Antonia Wright and Ruben Millares, it is not down on any map; true places never are, 2019 (Luis De Jesus Los Angeles) Photo: Casey Kelbaugh. From the Medium.com website.

 

There were a large number of black and latinx artists represented at Art Basel and around town this year. An insert focusing on artists of the African diaspora was to be found in the official Art Basel guide. However, there is still a dearth of black owned galleries. Mariane Ibrahim, who recently relocated to Chicago from Seattle, is rumored to have been the only black owned gallery exhibiting at the official fair. The themes of racial equality along with a number of other pressing social and environmental issues are busy as hell in the art world, but to what end? The art industry believes that by exhibiting or purchasing artworks that deal with social issues, they are fighting to resolve these issues. The art industry is concerned with appearances of social progressivism, which is not the same as actual radical representation or inclusion. To quote the late Toni Morrison, “Racism will disappear when it’s no longer profitable and no longer psychologically useful. And when that happens, it’ll be gone. But at the moment, people make a lot of money off of it, pro and con.” 3 An important and often neglected meditation would be on the “pro and con.” “Who Owns Black Art?,” a three-day group exhibit held at Miami Urban Contemporary Experience that ran alongside Art Basel Miami Beach, poses such a question specifically in regard to the exploitation of black bodies and culture.

Art Basel Miami Beach was a strange return for me. Nearly 10 years ago, at the OG fair in Switzerland, I found myself over the course of an 8 hours span having gone from sipping champagne with a collector of mine who snuck me into the “First Choice VIP” opening  with the head of a major multinational pharmaceutical corporation and two Saudi princesses to sleeping with two homeless men at the Basel train station after pissing off a 19-year-old millionaire heiress for accidentally spilling a cocktail on her dress (she had her bodyguard dispose of my luggage). A lot of bad behavior goes unchecked in the art world.
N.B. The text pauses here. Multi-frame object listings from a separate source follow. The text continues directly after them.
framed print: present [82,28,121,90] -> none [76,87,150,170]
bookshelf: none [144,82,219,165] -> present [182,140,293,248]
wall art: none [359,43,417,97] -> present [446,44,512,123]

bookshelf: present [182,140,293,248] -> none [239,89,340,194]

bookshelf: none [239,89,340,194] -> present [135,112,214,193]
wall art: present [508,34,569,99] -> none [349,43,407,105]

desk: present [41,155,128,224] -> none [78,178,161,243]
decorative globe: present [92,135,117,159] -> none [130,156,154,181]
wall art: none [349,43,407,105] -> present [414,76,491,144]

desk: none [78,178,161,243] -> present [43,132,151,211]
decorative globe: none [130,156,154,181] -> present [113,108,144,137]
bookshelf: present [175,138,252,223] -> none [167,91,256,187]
I am far from being either wealthy or homeless, and so it is hard to hold those two images of myself simultaneously. However, it often seems that, as artists, we are tasked with embracing contradiction and paradox. I'm interested in how artists peddle in the spiritual while navigating the swamps of late capitalism—in how there is still truth there amongst all the shit.

Order of Importance by Argentinian artist Leandro Erlich offers something like truth. It transforms the beautiful, sandy, champagne-colored beaches of Miami into a haunting stretch of six-lane highway. Made entirely of sand, more than five dozen life-sized cars of various makes and models are stuck in an eternal traffic jam. “Cars have been a symbol of autonomy and freedom, but we are not necessarily moving forward when we drive,” reflects the artist. As the sun set on this year’s Art Basel Miami Beach, Erlich’s cars were left for the ocean to slowly take back. Perhaps this is a good place to end.

 

Stevie Hanley

 

Stevie Hanley is an artist based in Chicago and an adjunct lecturer at the School of the Art Institute of Chicago. He is also a founding member of the artists collective Siblings.

 

1   The concept of the Pharmacopornographic era was laid out by the Spanish theorist Paul B. Preciado and is further discussed later in this article.
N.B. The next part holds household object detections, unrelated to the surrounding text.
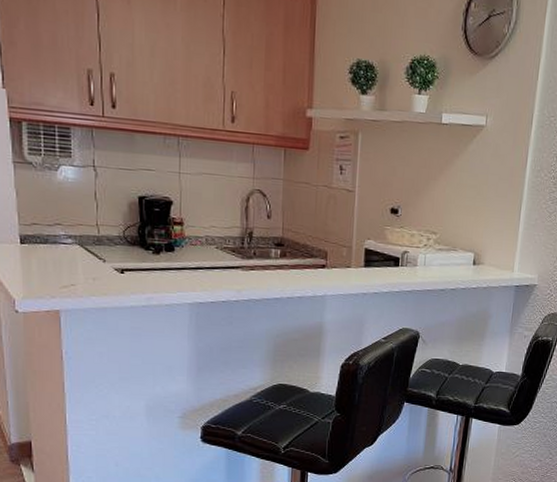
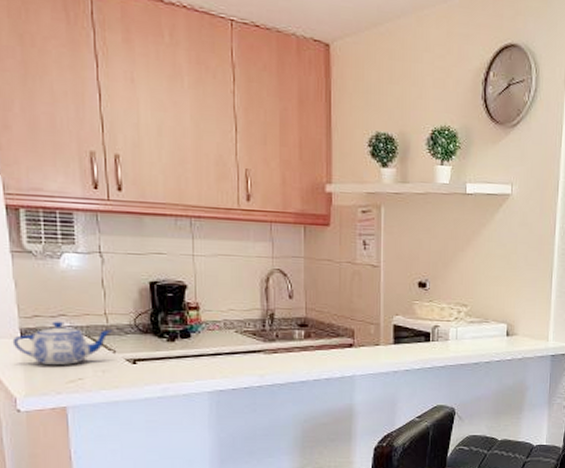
teapot: none [12,229,102,271] -> present [12,321,112,365]

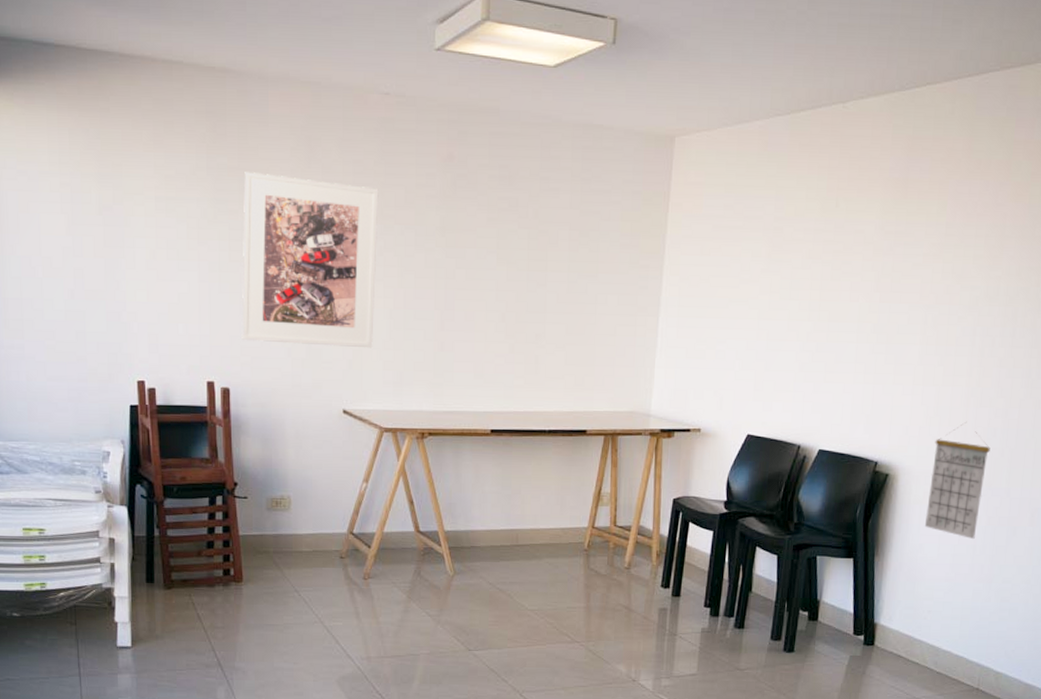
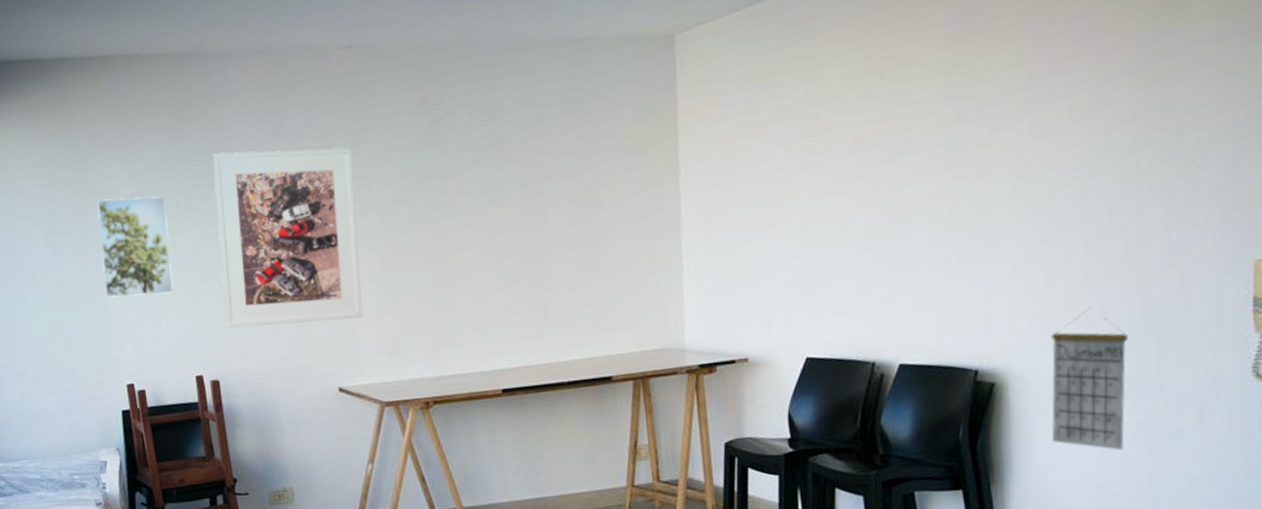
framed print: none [123,198,194,299] -> present [96,196,173,298]

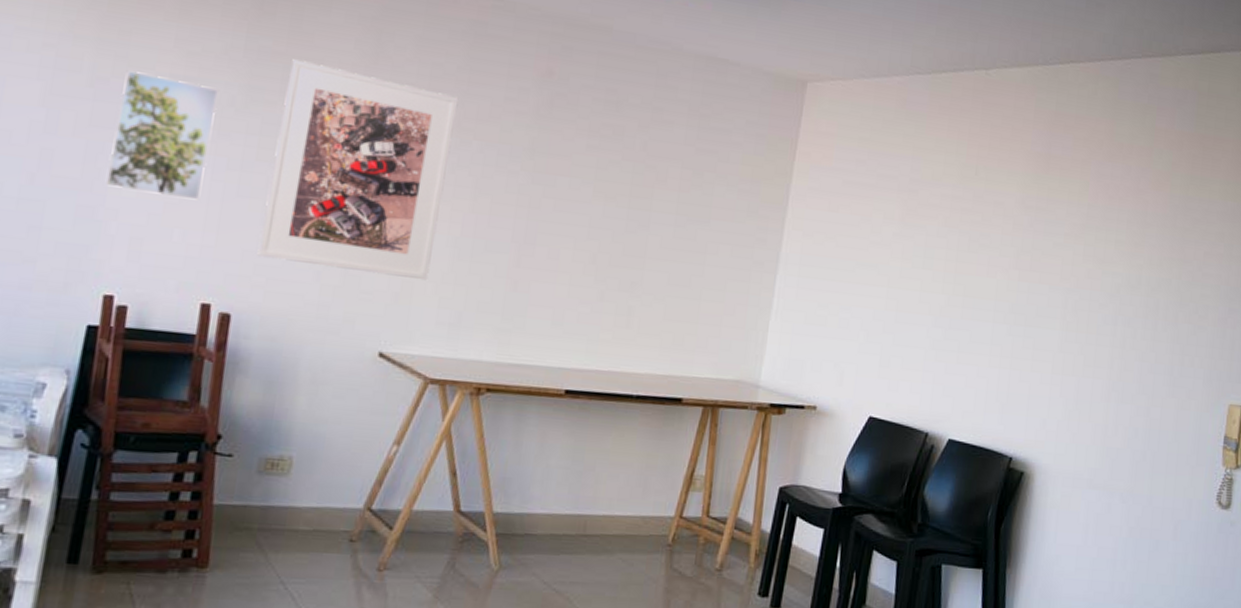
calendar: present [1051,306,1128,451] -> none [1061,418,1132,553]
2   Taken from the artist’s website: http://zhengbo.org/info.html

3   “Toni Morrison on Human Bondage and a Post-Racial Age,” NPR interview, December 26, 2008.

Maurizio Cattelan, Comedian, 2019 at Perrotin booth at Art Basel Miami Beach. Photo by Sarah Cascone. Source: artnet News.

Still from Zheng Bo's Pteridophilia 2, 2018. Video (4K, color, sound), 20 min.

Rendering of Order of Importance, 2019. Courtesy of Leandro Erlich Studio.